Saved data entries
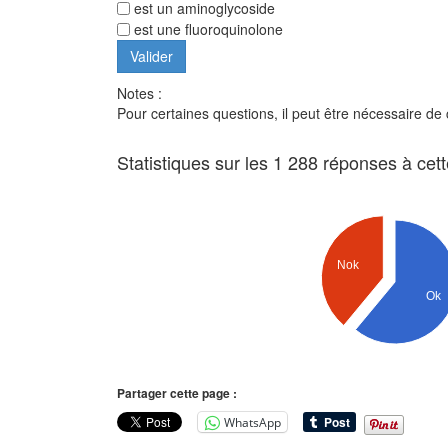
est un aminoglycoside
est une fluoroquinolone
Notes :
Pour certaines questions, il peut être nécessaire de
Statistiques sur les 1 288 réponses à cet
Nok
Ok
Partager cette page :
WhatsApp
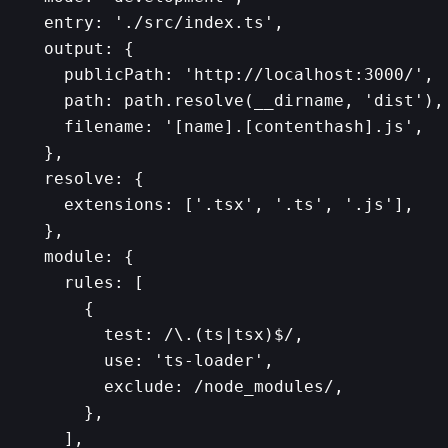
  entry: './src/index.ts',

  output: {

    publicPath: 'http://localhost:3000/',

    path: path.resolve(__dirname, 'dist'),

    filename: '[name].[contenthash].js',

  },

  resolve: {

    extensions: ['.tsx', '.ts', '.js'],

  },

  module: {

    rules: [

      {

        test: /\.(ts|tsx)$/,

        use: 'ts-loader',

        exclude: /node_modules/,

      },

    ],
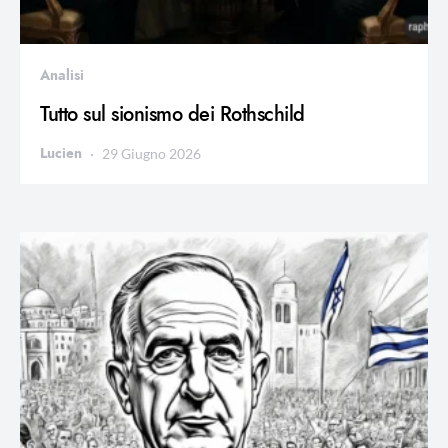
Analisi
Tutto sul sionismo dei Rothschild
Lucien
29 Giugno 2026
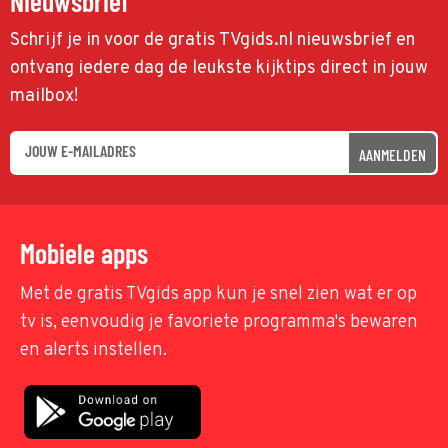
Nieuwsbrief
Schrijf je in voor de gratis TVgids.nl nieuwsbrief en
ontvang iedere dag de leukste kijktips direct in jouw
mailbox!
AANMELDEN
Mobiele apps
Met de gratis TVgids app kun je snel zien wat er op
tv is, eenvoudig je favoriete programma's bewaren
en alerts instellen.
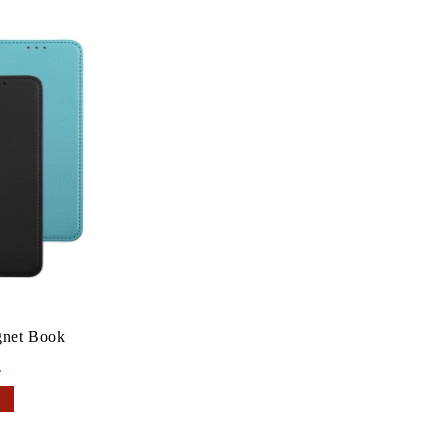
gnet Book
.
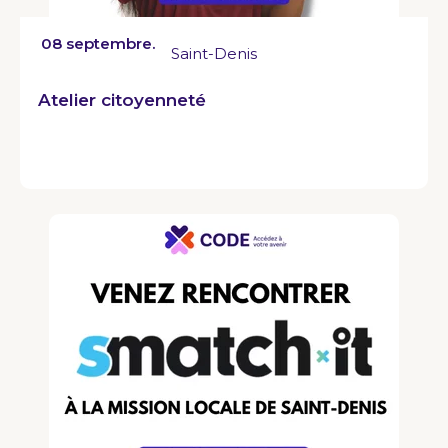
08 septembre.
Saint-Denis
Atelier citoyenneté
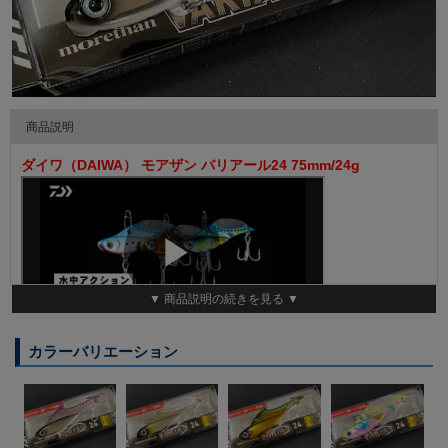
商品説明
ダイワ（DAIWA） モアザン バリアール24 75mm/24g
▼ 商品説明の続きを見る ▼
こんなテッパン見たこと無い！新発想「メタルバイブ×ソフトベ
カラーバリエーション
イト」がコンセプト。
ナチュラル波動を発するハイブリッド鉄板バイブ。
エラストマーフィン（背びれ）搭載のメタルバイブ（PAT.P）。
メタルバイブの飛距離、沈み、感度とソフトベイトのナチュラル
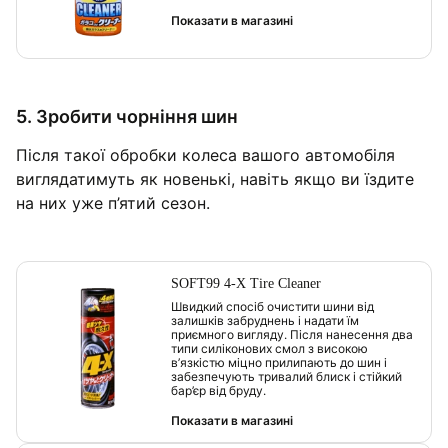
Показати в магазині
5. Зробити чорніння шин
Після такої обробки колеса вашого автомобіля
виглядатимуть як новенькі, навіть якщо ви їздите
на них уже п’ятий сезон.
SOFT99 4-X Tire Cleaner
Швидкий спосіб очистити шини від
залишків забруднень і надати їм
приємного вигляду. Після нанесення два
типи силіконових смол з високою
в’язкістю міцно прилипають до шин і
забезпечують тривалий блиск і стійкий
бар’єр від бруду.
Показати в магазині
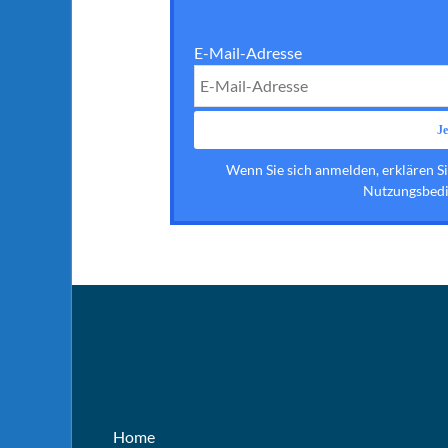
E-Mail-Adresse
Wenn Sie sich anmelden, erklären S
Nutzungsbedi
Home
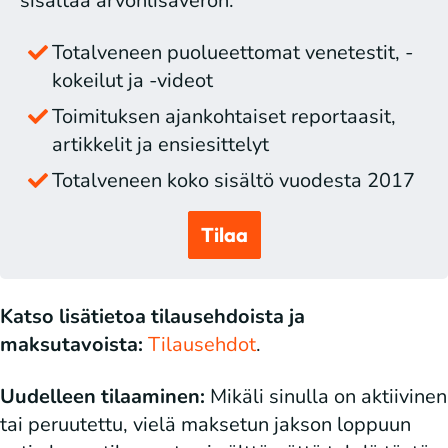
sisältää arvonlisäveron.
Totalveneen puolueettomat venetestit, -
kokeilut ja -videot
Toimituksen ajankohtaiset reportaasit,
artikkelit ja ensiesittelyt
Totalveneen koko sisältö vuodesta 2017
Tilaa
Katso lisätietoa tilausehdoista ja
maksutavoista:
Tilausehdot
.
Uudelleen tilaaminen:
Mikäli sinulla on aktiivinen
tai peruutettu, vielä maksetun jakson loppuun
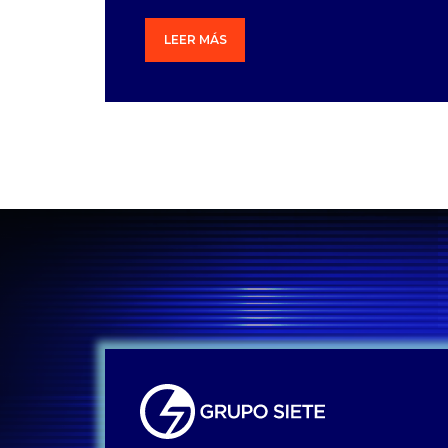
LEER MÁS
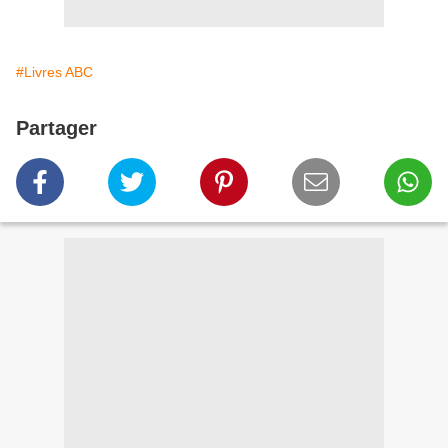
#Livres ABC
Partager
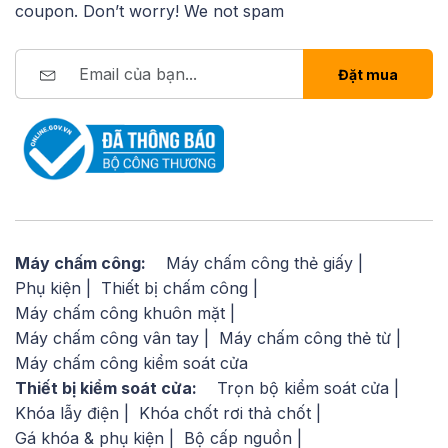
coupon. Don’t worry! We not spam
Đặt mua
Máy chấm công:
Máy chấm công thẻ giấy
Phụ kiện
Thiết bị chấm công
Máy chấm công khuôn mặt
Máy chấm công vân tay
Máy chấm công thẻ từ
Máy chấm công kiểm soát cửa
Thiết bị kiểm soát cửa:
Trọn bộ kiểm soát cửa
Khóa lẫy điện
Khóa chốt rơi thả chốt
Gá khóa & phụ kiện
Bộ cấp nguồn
...
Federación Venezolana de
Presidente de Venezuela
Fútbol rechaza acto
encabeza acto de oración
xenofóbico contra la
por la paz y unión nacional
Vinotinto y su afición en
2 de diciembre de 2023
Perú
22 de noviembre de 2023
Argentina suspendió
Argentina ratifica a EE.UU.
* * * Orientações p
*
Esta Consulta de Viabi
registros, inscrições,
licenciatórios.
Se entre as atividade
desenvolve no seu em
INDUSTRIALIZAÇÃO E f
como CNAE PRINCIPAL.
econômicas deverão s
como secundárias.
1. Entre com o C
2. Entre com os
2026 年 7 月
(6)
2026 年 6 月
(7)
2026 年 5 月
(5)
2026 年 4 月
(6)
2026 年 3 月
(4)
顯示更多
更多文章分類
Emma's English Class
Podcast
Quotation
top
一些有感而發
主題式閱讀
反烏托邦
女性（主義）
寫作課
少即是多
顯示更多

**Activity:**
Return the rows above, unchanged, starting at the line that contains "est un aminoglycoside" and ending at the line that contains "メタルバイブの飛距離、沈み、感度とソフトベイトのナチュラル". Leave the pictures out of your answer.

**Solution below:**
est un aminoglycoside
est une fluoroquinolone
Notes :
Pour certaines questions, il peut être nécessaire de
Statistiques sur les 1 288 réponses à cet
Nok
Ok
Partager cette page :
WhatsApp
  entry: './src/index.ts',

  output: {

    publicPath: 'http://localhost:3000/',

    path: path.resolve(__dirname, 'dist'),

    filename: '[name].[contenthash].js',

  },

  resolve: {

    extensions: ['.tsx', '.ts', '.js'],

  },

  module: {

    rules: [

      {

        test: /\.(ts|tsx)$/,

        use: 'ts-loader',

        exclude: /node_modules/,

      },

    ],
Analisi
Tutto sul sionismo dei Rothschild
Lucien
29 Giugno 2026
Nieuwsbrief
Schrijf je in voor de gratis TVgids.nl nieuwsbrief en
ontvang iedere dag de leukste kijktips direct in jouw
mailbox!
AANMELDEN
Mobiele apps
Met de gratis TVgids app kun je snel zien wat er op
tv is, eenvoudig je favoriete programma's bewaren
en alerts instellen.
gnet Book
.
08 septembre.
Saint-Denis
Atelier citoyenneté
商品説明
ダイワ（DAIWA） モアザン バリアール24 75mm/24g
▼ 商品説明の続きを見る ▼
こんなテッパン見たこと無い！新発想「メタルバイブ×ソフトベ
カラーバリエーション
イト」がコンセプト。
ナチュラル波動を発するハイブリッド鉄板バイブ。
エラストマーフィン（背びれ）搭載のメタルバイブ（PAT.P）。
メタルバイブの飛距離、沈み、感度とソフトベイトのナチュラル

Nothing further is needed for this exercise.